Quant au traitement qu’il dit avoir reçu par les policiers, David Gaiqui va, dans un premier temps, consulter ses hommes de loi qui lui ont été, dit-il, d’un grand soutien durant cette semaine éprouvante en détention.

 


 

Me Sanjeev Teeluckdharry, Leading Counsel de David Gaiqui : «Mission accomplie avec honneur et intégrité»

 

L’avocat parlementaire se félicite du travail effectué par son équipe et lui durant une semaine très mouvementée suivant l’arrestation controversée de David Gaiqui et la menace d’une éventuelle arrestation pour breach of ICTA qui pesait sur son confrère Anoup Goodary. «Mission accomplie avec honneur et intégrité», souligne Sanjeev Teeluckdharry. Le directeur des poursuites publiques a décidé de rayer la charge provisoire de vol avec violence qui pesait sur David Gaiqui. La police soupçonnait son client d’être impliqué dans la série de vols qui secoue le pays depuis quelques mois.

 


 

L’inspecteur Coothen du service de presse de la police : «Il n’y a pas eu de transfert punitif»

 

 

Il est catégorique : «Il n’y a pas eu de transfert punitif.» L’inspecteur Shiva Coothen, responsable du service de presse de la police, souligne qu’il y a deux enquêtes en cours suivant les allégations de brutalités policières de David Gaiqui. L’une au niveau du CCID et l’autre au niveau de la National Human Rights Commission. Le vendredi 2 février, un sergent et deux constables de la CID de Curepipe ont été transférés à la SSU. «C’est dans un souci de transparence que le sergent et les deux constables ont été mutés», selon lui. Et d’ajouter : «Il y a toujours eu des transferts au sein de la force policière. C’est un exercice courant.»

 


 

Maneesh Gobin, Attorney General : «La loi sera appliquée sans concession»

 

 

Il n’a pas chômé. L’Attorney General Maneesh Gobin a rencontré le président de la National Human Rights Commission au sujet de l’affaire Gaiqui le lundi 29 janvier pour s’informer des progrès accomplis sur ce dossier suite à la plainte déposée devant cette instance par le principal concerné, le dimanche 28 janvier. L’enquête avance de façon rassurante et satisfaisante, avance Maneesh Gobin :  «Les institutions travaillent en toute indépendance et en toute sérénité. La loi sera appliquée dans toute sa rigueur et sans concession.

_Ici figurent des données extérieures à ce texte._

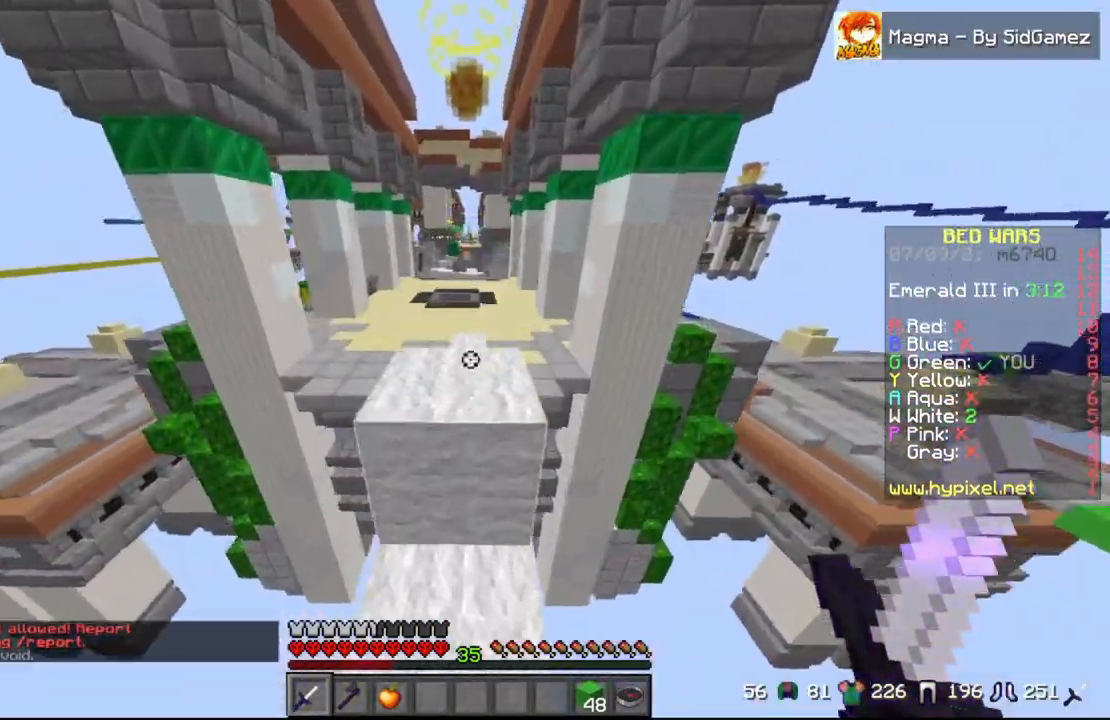
{"keys": ["w"], "mouse": [], "events": [[125, "space", "down"], [333, "space", "up"]]}
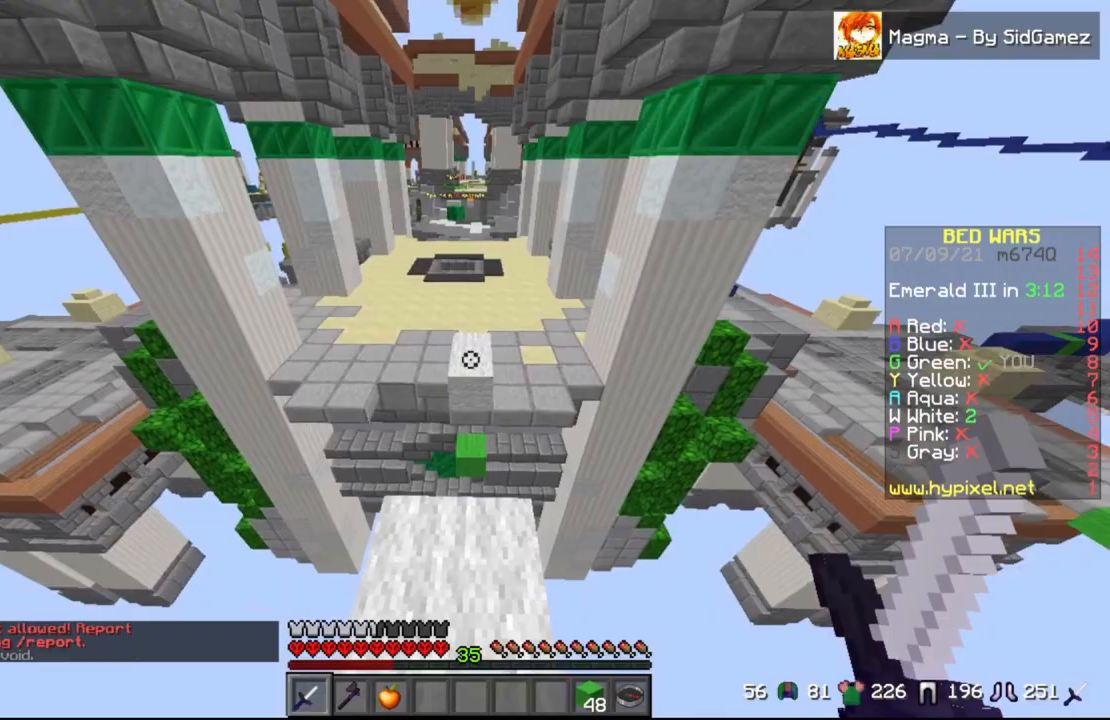
{"keys": ["space", "w"], "mouse": [], "events": [[250, "space", "down"]]}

Je m’abstiendrai de commentaires additionnelles en attendant les conclusions de l’enquête en cours.»

 


 

Lindley Couronne, directeur de DIS-MOI : «Cette photo est une prima facie evidence de torture»

 

Il ne mâche pas ses mots. «Si cette photo s’avère authentique, DIS-MOI la considère comme une prima facie evidence de torture», avance le directeur de DIS-MOI (Droits Humains Océan Indien), Lindley Couronne. Cette organisation, qui milite pour le respect des droits de l’homme, demande ainsi l’instauration d’une commission parlementaire des droits de l’homme au Parlement pour améliorer la culture des droits humains. DIS-MOI lance aussi un appel au gouvernement quant au projet de loi PACE (The Police and Criminal Evidence Bill), «qui dort quelque part dans un tiroir». L’organisation demande également aux Mauriciens d’être vigilants par rapport à ce cas et appellera bientôt à une manifestation citoyenne si justice n’est pas rendue.